# EXERCISE BRIEF
Only the lines below starting at the one that contains "pinky mcp: (228, 256)" and ending at the one that contains "index dip: (158, 201)" are to be reproduced, exactly and with both ends kept.

# THE INPUT

☆ ☆ ☆ ☆ ☆ ☆ ☆

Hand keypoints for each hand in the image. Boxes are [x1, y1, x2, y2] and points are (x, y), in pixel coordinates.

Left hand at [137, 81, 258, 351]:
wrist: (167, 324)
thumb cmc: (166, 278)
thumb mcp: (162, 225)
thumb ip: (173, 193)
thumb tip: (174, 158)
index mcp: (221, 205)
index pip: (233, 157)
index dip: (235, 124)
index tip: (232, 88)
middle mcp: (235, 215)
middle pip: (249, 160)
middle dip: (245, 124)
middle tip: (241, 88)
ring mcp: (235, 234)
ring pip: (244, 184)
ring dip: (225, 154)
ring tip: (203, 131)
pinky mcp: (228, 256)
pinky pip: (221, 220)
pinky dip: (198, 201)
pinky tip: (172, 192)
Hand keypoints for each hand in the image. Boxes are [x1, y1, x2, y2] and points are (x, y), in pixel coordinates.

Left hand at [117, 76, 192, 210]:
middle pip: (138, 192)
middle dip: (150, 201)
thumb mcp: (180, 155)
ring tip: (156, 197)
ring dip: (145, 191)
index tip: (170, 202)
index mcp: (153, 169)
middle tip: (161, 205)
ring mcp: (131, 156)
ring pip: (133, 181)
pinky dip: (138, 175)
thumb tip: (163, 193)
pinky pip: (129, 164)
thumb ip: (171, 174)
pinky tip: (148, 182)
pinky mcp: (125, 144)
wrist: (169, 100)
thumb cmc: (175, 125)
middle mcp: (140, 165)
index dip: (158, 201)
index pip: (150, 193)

☆ ☆ ☆ ☆ ☆ ☆ ☆

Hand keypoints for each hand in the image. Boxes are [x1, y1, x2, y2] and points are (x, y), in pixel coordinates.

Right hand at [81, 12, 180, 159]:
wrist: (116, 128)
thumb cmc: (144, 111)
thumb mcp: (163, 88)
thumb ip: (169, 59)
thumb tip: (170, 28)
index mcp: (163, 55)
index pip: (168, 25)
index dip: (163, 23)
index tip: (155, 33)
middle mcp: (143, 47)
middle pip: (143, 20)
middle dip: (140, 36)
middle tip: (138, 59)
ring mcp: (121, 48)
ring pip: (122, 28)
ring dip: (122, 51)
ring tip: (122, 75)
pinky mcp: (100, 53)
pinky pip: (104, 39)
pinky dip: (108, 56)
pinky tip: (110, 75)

☆ ☆ ☆ ☆ ☆ ☆ ☆

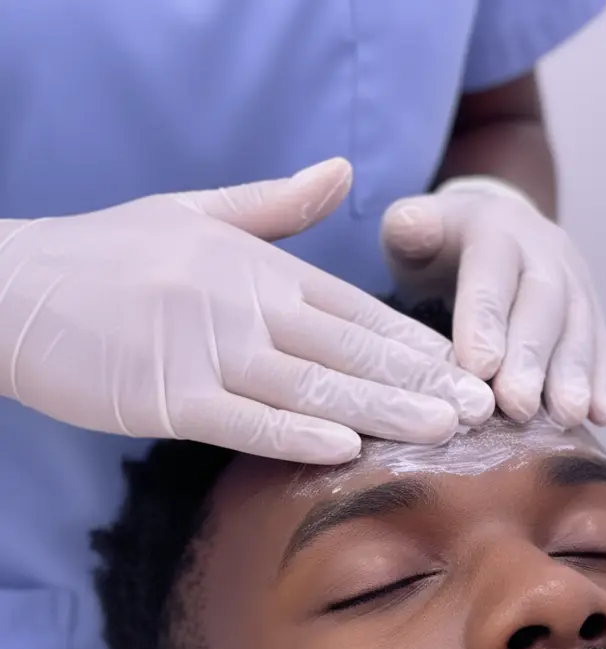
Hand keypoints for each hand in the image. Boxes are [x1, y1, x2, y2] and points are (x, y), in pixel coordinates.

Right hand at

☆ ☆ ☆ ☆ ☆ ☆ ☆

# SOLUTION FOR THIS PROBLEM
pinky mcp: (228, 256)
pinky pip: (221, 220)
pinky dip: (198, 201)
pinky tip: (172, 192)
Hand keypoints for each hand in the image. Boxes are [x1, y1, x2, y2] and points are (x, y), in pixel coordinates.

Left hand at [117, 76, 192, 210]:
middle pip: (138, 192)
middle dip: (150, 201)
thumb mcp: (180, 155)
ring tip: (156, 197)
ring dip: (145, 191)
index tip: (170, 202)
index mcp: (153, 169)
middle tip: (161, 205)
ring mcp: (131, 156)
ring pip: (133, 181)
pinky dip: (138, 175)
thumb tip: (163, 193)
pinky pip: (129, 164)
thumb ip: (171, 174)
pinky tip: (148, 182)
pinky mcp: (125, 144)
wrist: (169, 100)
thumb cmc: (175, 125)
middle mcp: (140, 165)
index dip: (158, 201)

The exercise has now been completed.